Brie is produced as a wheel; a segment, or a whole wheel, may be bought. The white rind is edible. The cheese is ready to eat when the outside is firm, and the inside is slightly bouncy and resilient. Underripe brie is stiff to the touch; overripe brie is creamier and almost runny. The cheese is sometimes served baked.

== Storage ==
Brie is a soft cheese, which allows the rapid widespread growth of bacteria and moulds if the cheese is not stored correctly. It is recommended that soft cheeses such as brie be kept refrigerated. The optimal storage temperature for brie is 4 °C or even lower. The cheese should be kept in a tightly sealed container, tightly wrapped wax paper or plastic wrap to avoid contact with moisture and food-spoilage bacteria which will reduce the shelf life and freshness of the product. Cheese producers specify a "best before date", and say that the quality of the cheese will degrade beyond then. Cheese with blue or green mould may not be safe to eat; the mould may also have spread invisibly to apparently unaffected parts.

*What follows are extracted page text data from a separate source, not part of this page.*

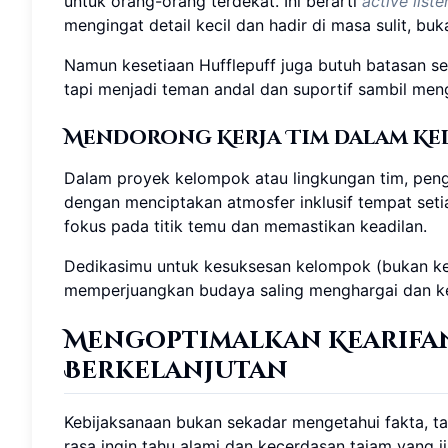
untuk orang-orang terdekat. Ini berarti
active liste
mengingat detail kecil dan hadir di masa sulit, bu
Namun kesetiaan Hufflepuff juga butuh batasan seh
tapi menjadi teman andal dan suportif sambil men
Mendorong Kerja Tim dalam K
Dalam proyek kelompok atau lingkungan tim, peng
dengan menciptakan atmosfer inklusif tempat setia
fokus pada titik temu dan memastikan keadilan.
Dedikasimu untuk kesuksesan kelompok (bukan keja
memperjuangkan budaya saling menghargai dan ke
Mengoptimalkan Kearifa
Berkelanjutan
Kebijaksanaan bukan sekadar mengetahui fakta, 
rasa ingin tahu alami dan kecerdasan tajam yang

== Comparison with Camembert ==

Camembert is a similar soft cheese that is also made from cow's milk. However, there are differences such as its origin, typical market shape, size, and flavour. Brie originates from the Île-de-France while Camembert comes from Normandy. Traditionally, brie was produced in large wheels, 23 to 37 cm in diameter, and thus ripened more slowly than the smaller Camembert cheeses. However, they both ripen from the outside in. Brie ripens in a cellar or cave while Camembert ripens on shelves or frames. When sold, brie segments typically have been cut from the larger wheels (although some brie is sold as small, flat cylinders), and therefore its sides are not covered by the rind. By contrast, Camembert is ripened as a small round cheese 10 cm in diameter by about 3 cm thick and fully covered by rind. This ratio change between rind and paste makes Camembert slightly stronger when compared with a brie ripened for the same amount of time. Once the rind is cut on Camembert, the cheese typically has a more pungent aroma than does brie. In terms of taste, Camembert has a stronger, slightly sour, and sometimes chalky taste. The texture of Camembert is softer than that of brie, and if warmed, Camembert will become creamier, whereas brie warms without losing as much structure.